### What needs to be done
Find every line in the material below that contains the word "shoulder", and copy each of those lines in full.

### The records
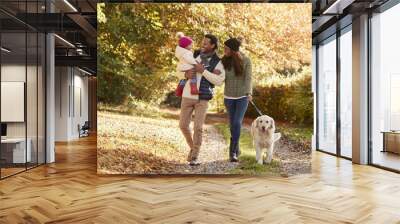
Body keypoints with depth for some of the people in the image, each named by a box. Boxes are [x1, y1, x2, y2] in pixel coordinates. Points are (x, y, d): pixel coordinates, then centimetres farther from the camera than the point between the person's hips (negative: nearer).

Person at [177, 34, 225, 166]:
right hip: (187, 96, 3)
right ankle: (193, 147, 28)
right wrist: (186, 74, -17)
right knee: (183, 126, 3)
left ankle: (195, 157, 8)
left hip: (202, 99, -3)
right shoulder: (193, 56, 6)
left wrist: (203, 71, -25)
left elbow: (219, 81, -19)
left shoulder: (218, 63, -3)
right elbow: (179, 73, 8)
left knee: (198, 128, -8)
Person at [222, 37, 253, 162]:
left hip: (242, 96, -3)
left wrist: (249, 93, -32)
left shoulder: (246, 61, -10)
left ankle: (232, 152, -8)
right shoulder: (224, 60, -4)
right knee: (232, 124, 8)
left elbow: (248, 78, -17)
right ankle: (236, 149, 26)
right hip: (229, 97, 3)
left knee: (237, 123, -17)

---

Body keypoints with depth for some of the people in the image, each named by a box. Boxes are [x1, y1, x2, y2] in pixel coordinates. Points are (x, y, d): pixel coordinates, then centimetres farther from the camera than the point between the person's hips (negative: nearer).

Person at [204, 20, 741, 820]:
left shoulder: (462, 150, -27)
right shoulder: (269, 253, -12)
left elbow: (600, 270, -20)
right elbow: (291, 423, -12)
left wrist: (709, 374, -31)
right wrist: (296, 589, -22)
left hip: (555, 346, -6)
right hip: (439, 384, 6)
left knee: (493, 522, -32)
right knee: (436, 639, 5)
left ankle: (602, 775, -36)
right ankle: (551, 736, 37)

### Exercise response
right shoulder: (193, 56, 6)
left shoulder: (218, 63, -3)
left shoulder: (246, 61, -10)
right shoulder: (224, 60, -4)
left shoulder: (462, 150, -27)
right shoulder: (269, 253, -12)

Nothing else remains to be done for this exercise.